» DOCUMENT EXCERPT:
-=-=-=-=-

It takes two to tango

The visit of S.M. Krishna, Indian external affairs minister, resumed a duet after 17 months between a glib and youthful Hina Rabbani Khar and her bumbling Indian counterpart. While Ms Khar’s couture was ignored this time, her articulation of Pakistani government’s position on relations with India was crafted deftly, including her playful nudging of Mr Krishna when he could not decide whether minimum action on 26/11 Mumbai massacre was or not a condition precedent to the Pakistan sojourn of Prime Minister Manmohan Singh. Both ministers resorted to hackneyed philosophising on traps of history or new mental prisms or simply the two-to-tango invocation. Whilst some good emerged from the visit, including a long overdue rationalisation of the visa regime and a tweaking of the cross-LoC trade and transit rules, fundamental truth stares the two sides in the face.
The first was highlighted by the US notifying of the Haqqani group as a terrorist organisation, pursuant to an August 11 law passed by the US Congress, as the India-Pakistan talks commenced in Islamabad. Pakistan, the US implied, is reluctant to act against terrorist groups that are perceived useful to its national security objectives.
Ms Khar’s plea to transcend the past and for non-emotional tackling of the 26/11 issue and her omission of any reference to it in her opening statement at the joint press conference underscored Pakistani duplicity on terror. Dr Singh on his Tehran trip seemed to link his Pakistan visit to concrete action by Pakistan on persecuting the perpetrators of the Mumbai carnage.
Undoubtedly both sides in Tehran and now in Islamabad did discuss this last major hurdle. They have not yet found a solution that the Pakistani government can deliver and the Indian government can live with.
The Indian state has failed to insulate the dialogue progress from acts of terror, particularly those traced to Pakistan. It dogged the NDA in 1999 (Kargil War) and 2001 (attack on Parliament) and then the UPA in 2006 (Mumbai train bombings) and 2008 (26/11). Dr Singh’s attempt to escape it at Sharm el-Sheikh in 2009, in a joint statement delinking Pakistani action on terror from talks with India, failed miserably.
The dilemma for Mr Krishna was how to avoid a public spat on the issue, like the one with the then Pakistani foreign minister, Shah M. Qureshi, two years ago in Islamabad. Ms Khar finessed him with wit and eloquence.
The second issue is the nature of the dialogue itself, christened in 1997 as the “composite dialogue”, indicating that all eight-odd subjects would be dealt with simultaneously. This overcame Pakistani concern that their core issues were not sidelined, i.e. Jammu and Kashmir. Traditionally, before intractable disputes are tackled the focus remains on confidence-building steps like people-to-people contacts and trade. Pakistan instead held all parts of bilateral relations hostage to the addressing of the main dispute. The simultaneous scheme, in addition, got undermined by terrorist acts that escalated in proportion to the frustration of the hardliners in Pakistan at tardy progress on issues like Siachen and Kashmir.

-=-=-=-=-

[Raw records]
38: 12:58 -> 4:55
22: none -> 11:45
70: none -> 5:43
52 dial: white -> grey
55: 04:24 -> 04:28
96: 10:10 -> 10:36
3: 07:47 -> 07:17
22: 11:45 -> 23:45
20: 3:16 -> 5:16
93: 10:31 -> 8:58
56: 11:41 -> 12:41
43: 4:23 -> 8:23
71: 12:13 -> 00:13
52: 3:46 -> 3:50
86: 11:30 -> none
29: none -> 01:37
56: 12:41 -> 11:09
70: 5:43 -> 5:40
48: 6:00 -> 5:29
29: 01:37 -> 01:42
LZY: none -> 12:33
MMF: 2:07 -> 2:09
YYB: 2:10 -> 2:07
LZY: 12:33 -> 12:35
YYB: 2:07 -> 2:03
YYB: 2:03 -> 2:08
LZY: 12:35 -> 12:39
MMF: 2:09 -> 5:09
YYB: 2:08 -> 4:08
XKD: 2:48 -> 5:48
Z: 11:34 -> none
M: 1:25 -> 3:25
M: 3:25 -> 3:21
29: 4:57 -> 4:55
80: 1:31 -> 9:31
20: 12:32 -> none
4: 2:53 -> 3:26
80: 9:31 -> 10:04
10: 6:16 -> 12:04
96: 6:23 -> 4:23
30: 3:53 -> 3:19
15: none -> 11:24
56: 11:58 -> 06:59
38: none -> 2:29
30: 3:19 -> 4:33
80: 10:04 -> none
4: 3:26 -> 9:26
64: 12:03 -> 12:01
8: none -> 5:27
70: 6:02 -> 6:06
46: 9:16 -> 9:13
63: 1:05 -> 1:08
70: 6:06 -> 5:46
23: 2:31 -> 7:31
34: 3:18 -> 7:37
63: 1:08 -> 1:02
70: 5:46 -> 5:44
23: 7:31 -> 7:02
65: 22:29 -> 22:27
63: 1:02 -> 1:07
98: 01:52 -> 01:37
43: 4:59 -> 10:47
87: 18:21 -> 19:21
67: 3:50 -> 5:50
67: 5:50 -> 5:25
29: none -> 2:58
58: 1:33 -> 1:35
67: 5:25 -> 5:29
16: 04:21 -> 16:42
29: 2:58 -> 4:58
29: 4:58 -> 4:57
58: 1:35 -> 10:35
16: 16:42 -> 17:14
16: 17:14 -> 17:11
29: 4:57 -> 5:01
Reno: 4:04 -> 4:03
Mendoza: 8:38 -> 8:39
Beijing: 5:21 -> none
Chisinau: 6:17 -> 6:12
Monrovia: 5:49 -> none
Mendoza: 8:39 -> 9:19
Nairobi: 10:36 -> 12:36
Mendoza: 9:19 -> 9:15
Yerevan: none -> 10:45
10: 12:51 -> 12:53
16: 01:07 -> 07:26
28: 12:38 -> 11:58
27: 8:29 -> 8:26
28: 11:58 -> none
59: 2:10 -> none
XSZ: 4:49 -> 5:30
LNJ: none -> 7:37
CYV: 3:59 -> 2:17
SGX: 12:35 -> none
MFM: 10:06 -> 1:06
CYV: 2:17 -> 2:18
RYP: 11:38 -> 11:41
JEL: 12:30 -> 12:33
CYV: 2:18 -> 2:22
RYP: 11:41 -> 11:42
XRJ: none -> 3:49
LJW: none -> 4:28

-=-=-=-=-

» JOBS:
- A) Copy the stretch of the editorial on India-Pakistan talks from "Undoubtedly both sides" through "can live with.".
- B) According to the editorial on India-Pakistan talks, in what year was the dialogue named the "composite dialogue"?
None of the tasks require the records.

» TASK RESULTS:
- A)
Undoubtedly both sides in Tehran and now in Islamabad did discuss this last major hurdle. They have not yet found a solution that the Pakistani government can deliver and the Indian government can live with.

- B) 1997